YAZIŞMALARDA KULLANIMI
Osmanlı resmi yazışmalarında imparator lakabı ne zaman ve neden ortaya çıktı? Bu sorunun cevabını, Avusturyalı tarihçi Markus Köhbach, çasar veya imparator isimli Kutsal Roma Cermen İmparatoru I. Ferdinand’a (1503-1564), 1559 yılında ‘Roma kayseri olarak seçilip taç giydiği için’ yazısında (çev. Yusuf Alperen Aydın) vermektedir. Ona göre Kanuni Sultan Süleyman, ilk kez olarak ona imparator olarak hitap etmiştir. Maximilian ve Rudolf’a ‘kral’ olarak hitap etmiştir. 11 Kasım 1606 tarihli Zitvatoruk anlaşmasının ikinci maddesinde, Roma Kayseri ile Osmanlı sultanına kral değil de, 'kayser' olarak hitap edilmesi gerektiği karara bağlandı. Osmanlı Sultanı, Roma kayserine 'Roma-yı çasar' olarak hitap edecekti. Macaristan’daki Osmanlı kâtipleri 'Roma çasarı' veya 'Roma-yı çasar' olarak yazdılar. İstanbul’da Osmanlı Divanı'ndaki evraklarda ise Roma kayseri için, Roma İmparatoru lakabını kullandılar. 1559’dan beri Osmanlı Divanı, Habsburglarla yapılan yazışmalarda İmperator Romanorum sözcüğünden dolayı imperador lakabını kullandı. Osmanlı vakanüvisi Koca Hüseyin, Beç kralının kendisini çasar olarak nitelenmesini istediği; bu sözcüğün kendi anlayışlarına göre kayser anlamına geldiğini; Zitvatoruk anlaşmasında, müdara için, Beç kralı yerine ister istemez Roma-yı çasar yazıldığını söyler. Çasar’ın kayser’den galat olduğunu, kayser’in şehinşah yerine kullanılmakta olduğunu belirtir. Kral yazılacak olursa Habsurgluların kendilerinin tahkir edildiğini düşündüklerini, ama Osmanlı tarafından da çasar yazılmasının uygun düşmeyeceğini belirtir. Beç kralı yazılırsa barış bozulacak, çasar yazılırsa padişahın fermanı ve devletin şerefiyle bağdaşmayacaktı.
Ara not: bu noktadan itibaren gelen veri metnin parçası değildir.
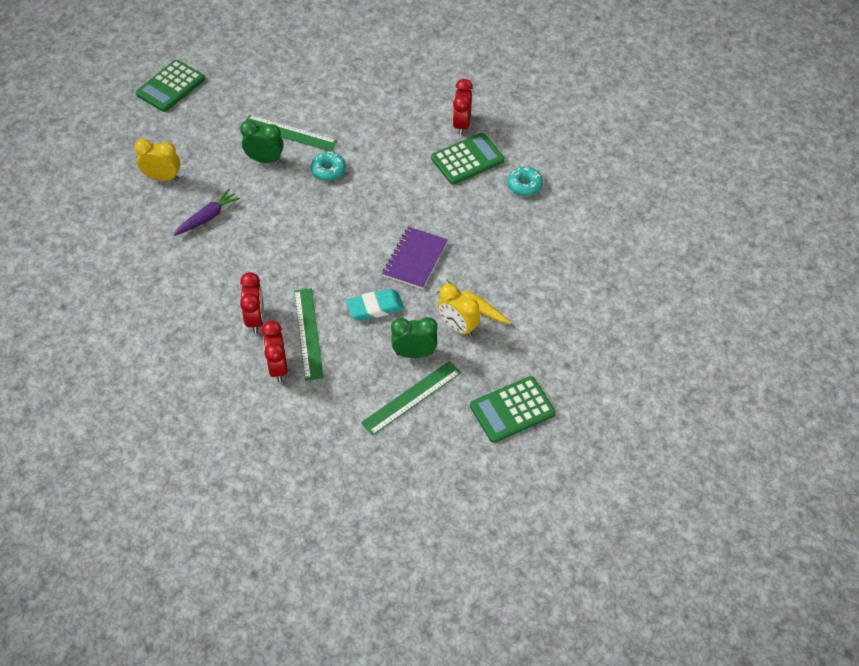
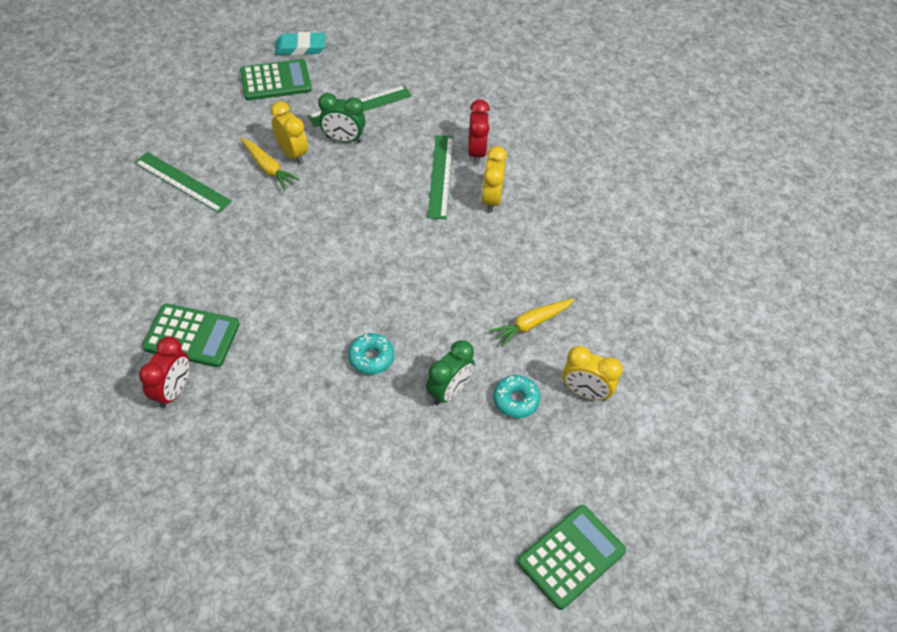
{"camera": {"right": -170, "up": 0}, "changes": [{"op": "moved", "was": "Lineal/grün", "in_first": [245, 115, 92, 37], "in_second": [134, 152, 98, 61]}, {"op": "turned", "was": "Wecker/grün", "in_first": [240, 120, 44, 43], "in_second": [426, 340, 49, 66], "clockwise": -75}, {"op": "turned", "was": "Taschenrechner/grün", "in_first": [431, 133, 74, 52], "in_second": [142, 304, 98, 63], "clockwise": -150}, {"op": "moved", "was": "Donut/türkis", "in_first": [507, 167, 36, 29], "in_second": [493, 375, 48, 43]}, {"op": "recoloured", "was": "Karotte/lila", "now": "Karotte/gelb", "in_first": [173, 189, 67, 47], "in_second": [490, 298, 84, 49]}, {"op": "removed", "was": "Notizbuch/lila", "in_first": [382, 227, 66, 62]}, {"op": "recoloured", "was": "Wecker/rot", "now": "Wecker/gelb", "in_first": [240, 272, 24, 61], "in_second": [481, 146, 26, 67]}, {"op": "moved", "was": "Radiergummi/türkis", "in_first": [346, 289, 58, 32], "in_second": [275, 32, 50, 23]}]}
Sorunu çözmek için Osmanlı eski yazışmalarına bakılmış, Kanuni Sultan Süleyman ve II. Selim dönemi yazışmalarında Nemçe imperadoru lakabının kullanıldığı görülmüştür. Bu kelimenin çasar anlamında Almanca bir kelime olduğu; çasar’ın ise Macar dilinde kullanıldığı öğrenilmiştir. Bundan sonra Nemçe İmperadoru yazılmaya başlamıştır. Osmanlı sultanları Bizans’ın (İstanbul/Konstantiniyye) fethiyle orta zaman Sırpçasından olan car, veliki car ve silni car lakaplarını kullandılar. II. Bayezid, Rumca namelerde, basileus basilion ve autokrator olarak yazıldı. İmperador lakabı, Bizans-Rum geleneğini ideolojik olarak barındırmayan bir sözcüktü. Hâlbuki Osmanlılar açısından çasar öyle değildi.
ARAPLAR 'KAYSER' DİYORDU
Kayser ise Arapların Bizans imparatoru için kullandıkları bir unvandır. Alman kralı olarak seçilenler de (Papa tarafından törenle taç giydirilenler) 1508’e kadar hem imparator hem de kayser unvanına sahip olmuşlardır. Fatih Sultan Mehmed, bu unvanı kullanmıştır. Ayrıca Avrupalılar, Fatih için imparator unvanını da kullanmışlardır. Fatih için Avrupa’da basılan bronz madalyalarda ‘Imperat Maumhet’ sözcüğü bulunur. Devlet ile imparatorluk arasındaki farkları bulmaya yönelik olarak bazı araştırmacılar, imparatorluk için modern kıstaslar üretmişlerdir. Unutmayalım ki, bu terimlerin kullanıldığı dönemlerde hem Avusturya hem de Osmanlılar çeşitli din ve ırklardan insanları yönetmekteydiler. Kısacası bu kavramları kullanmaların özü, birbirlerine diplomatik üstünlük sağlama çabalarıydı.
Sonuç; Osmanlılar kendilerini devlet olarak tanımladıklarına göre Osmanlı tarafından veya Doğu dünyasından bakan birinin Osmanlılar için devlet sözcüğünü kullanmasında bir beis yoktur. Bunun yanı sıra, Alman-Avusturya-Roma cephesinden bakan başka bir tarihçinin de imparator veya imparatorluk lakabını kullanmasında bir sakınca yoktur. Latince kökenli imparator kelimesinde tahakküm ve sömürü içerdiğini hâlbuki Osmanlılarda bunların olmadığı şeklindeki görüş de yanlıştır. Olaya sözcüklerin lügat anlamlarıyla değil, daha geniş tarihsel çerçeveden bakmak gerektiği açıktır. Her iki siyasi organizasyon da kendine göre sömürü ve despotizme sahiptir.